RBI to remain cautious again..

RBI to remain cautious again..

Reserve Bank of India Monetary Policy Committee meeting is scheduled on Wednesday 8 December. It is likely to keep same the key interest rates but also it is expected to rise Repo Rate i.e. the rate at which it lends money to commercial banks.

Major Points to Consider
Inflation at 4-4.5 % which is very well under control
GDP growth at 8.4 per cent
Omicron effects

Considering GDP Growth rate and Inflation expectation’s the Indian economy seems to be very well positioned and on track of recovery after pandemic which has started in March-April 2020. However individual sector wise data is different. Agriculture, Mining and Public relations have seen growth compared with Q2 of 2019-20 but manufacturing, construction sector growth has been stagnated. Short supply of raw material being the major reason for the low growth of these sectors. Hotels, Transport and Communication have seen some green shoots and have shown marginal growth. After getting the registration rates back to 6% real estate transactions have slowed down and also this sector is feeling the heat of rise in cost of raw material like steel, cement and labor cost as well.
Taking all these clues, RBI Monetary Policy to remain cautious from inflation point of view and may have hawkish tone. On the other hand, new covid variant named Omicron has taken raise its head in India as well as there are around 8 cases found. RBI also in a worry after its future implications regarding the curbs on the businesses and thus would continue its support to economy by keeping rates low despite the concerns of price spiral in some sectors.
With the corrections in Stock markets globally the signs of low growth due to short supply of raw material, low interest rates resulting in inflation of goods and new curbs in movement in consideration of new virus variant Omicron.
Reserve Bank of India is likely to keep benchmark rates unchanged in its upcoming monetary policy and will rather wait for a better time to control the rate of interest rate to contain the inflation without sacrificing the growth rate as done in its last monetary meeting held in the month of October. We expect the RBI could hike the repo rate now or in the month of February and thus starting to come back to normal.
Central banks across the world are keeping a close eye on the inflation and growth and thus trying to gauge the easy monetary policy and Omicron fears has added to the worry for their decisions.
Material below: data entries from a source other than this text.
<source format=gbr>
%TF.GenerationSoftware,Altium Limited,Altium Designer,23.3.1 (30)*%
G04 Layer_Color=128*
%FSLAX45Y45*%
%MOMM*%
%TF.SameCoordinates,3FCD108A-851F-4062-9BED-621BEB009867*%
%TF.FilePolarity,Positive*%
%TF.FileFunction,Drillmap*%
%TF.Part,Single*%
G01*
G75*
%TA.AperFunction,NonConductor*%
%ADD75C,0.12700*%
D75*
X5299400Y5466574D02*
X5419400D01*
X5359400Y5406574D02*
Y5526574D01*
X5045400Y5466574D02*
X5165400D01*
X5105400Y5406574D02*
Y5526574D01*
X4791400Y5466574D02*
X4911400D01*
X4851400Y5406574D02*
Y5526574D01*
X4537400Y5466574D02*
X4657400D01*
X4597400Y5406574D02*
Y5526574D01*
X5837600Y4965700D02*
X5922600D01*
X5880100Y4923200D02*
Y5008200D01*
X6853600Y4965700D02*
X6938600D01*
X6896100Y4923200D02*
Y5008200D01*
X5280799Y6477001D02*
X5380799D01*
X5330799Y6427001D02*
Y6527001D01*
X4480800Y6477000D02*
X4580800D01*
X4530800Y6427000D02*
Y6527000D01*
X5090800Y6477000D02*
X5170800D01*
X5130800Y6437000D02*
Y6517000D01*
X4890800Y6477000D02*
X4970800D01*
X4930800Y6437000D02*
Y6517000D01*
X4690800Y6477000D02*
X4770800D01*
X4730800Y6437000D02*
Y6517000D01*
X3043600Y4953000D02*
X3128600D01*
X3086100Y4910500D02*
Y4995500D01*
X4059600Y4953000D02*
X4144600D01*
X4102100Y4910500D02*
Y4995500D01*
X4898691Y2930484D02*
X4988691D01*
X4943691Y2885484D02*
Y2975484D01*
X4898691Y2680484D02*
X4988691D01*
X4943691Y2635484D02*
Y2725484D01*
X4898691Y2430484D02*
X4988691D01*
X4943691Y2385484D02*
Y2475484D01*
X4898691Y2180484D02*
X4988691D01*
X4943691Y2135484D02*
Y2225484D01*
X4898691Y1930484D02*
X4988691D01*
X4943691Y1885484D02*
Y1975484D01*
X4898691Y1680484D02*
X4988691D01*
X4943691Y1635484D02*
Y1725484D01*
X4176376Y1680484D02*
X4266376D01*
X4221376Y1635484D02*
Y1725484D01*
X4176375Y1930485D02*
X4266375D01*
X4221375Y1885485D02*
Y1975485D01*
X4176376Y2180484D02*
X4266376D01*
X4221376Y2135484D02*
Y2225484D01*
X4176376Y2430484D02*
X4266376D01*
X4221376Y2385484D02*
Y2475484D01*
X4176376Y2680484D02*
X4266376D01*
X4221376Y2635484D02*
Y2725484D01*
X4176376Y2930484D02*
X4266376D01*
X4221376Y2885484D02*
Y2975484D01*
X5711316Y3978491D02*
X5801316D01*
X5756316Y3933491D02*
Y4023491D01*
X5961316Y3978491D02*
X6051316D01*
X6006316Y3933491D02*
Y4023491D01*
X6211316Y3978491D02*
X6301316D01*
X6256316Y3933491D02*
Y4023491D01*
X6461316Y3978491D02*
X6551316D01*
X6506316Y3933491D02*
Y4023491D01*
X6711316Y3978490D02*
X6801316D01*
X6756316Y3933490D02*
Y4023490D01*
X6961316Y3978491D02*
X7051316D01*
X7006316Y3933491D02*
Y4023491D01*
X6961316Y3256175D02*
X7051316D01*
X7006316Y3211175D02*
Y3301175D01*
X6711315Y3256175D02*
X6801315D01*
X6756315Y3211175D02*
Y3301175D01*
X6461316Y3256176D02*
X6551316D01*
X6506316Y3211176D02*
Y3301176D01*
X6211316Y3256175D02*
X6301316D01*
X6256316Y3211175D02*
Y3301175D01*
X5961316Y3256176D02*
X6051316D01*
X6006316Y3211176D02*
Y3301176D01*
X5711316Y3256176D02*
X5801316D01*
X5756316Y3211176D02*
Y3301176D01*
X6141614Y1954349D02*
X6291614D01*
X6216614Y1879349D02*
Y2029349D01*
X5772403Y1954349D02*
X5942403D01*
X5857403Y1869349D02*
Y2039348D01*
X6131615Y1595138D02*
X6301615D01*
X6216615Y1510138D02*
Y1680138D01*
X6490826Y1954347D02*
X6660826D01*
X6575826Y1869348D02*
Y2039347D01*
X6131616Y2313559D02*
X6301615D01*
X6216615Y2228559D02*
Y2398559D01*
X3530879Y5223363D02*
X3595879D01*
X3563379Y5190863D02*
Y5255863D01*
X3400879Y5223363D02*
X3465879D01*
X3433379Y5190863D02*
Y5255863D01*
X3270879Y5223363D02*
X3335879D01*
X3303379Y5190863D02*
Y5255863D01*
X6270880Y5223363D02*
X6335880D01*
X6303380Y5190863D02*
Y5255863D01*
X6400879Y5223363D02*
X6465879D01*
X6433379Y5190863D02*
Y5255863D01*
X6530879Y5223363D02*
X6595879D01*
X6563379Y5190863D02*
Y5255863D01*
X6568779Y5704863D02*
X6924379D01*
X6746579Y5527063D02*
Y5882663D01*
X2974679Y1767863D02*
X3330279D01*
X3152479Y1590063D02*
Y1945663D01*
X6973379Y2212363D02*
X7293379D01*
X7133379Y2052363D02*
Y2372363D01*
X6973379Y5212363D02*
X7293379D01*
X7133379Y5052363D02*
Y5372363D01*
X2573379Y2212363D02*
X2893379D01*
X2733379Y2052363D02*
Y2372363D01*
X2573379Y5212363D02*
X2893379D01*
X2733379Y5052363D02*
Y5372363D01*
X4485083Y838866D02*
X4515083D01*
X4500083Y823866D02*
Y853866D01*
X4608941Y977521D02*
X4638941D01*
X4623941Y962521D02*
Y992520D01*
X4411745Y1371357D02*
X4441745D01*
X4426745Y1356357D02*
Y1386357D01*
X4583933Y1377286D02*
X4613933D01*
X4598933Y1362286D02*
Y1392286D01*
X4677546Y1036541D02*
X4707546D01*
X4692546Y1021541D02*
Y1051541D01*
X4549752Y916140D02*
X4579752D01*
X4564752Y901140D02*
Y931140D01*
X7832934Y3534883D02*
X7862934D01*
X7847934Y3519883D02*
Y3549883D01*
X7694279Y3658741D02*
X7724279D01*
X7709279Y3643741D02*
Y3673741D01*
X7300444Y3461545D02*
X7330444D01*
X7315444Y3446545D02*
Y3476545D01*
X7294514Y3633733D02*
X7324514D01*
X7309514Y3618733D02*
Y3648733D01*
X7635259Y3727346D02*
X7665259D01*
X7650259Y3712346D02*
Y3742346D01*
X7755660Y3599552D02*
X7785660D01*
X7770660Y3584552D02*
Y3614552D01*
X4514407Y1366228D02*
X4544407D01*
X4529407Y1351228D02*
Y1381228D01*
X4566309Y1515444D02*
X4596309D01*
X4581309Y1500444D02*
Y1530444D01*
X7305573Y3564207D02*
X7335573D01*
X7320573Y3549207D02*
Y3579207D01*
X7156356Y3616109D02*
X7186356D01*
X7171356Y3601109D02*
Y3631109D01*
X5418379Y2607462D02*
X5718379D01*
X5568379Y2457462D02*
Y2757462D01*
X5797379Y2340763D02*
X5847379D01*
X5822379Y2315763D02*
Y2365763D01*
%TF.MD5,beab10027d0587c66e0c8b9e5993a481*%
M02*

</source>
Real Estate Market experts expecting a rise in rates next year

Property consultant are seeing a marginal rise in interest rates next year in February to keep the tab on inflation. Property prices are at new high and there have been many newer launches by the majority of the builders and to contain the inflation next year rise in interest rates is expected.
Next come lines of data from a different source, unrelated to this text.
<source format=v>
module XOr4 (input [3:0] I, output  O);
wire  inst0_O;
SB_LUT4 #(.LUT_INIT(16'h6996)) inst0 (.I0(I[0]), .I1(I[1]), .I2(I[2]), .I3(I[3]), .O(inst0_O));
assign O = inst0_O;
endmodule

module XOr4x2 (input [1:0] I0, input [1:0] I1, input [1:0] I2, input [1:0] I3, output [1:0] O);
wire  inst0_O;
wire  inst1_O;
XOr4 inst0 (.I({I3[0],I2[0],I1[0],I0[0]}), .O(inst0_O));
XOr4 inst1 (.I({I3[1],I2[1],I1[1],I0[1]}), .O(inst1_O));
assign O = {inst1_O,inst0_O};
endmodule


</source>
Standstill economy and low consumer confidence

Last year’s revision in the salaries of the employees still remain in the minds and therefore in the market they has been observed of being reluctant of purchasing new high value goods. And now again the fear of Omicron is again making them cautious to postpone their buying decisions.

This has further resulted to keep RBI to keep its tatus quo on the interest rates and to closely all the aspects before taking any concrete decision.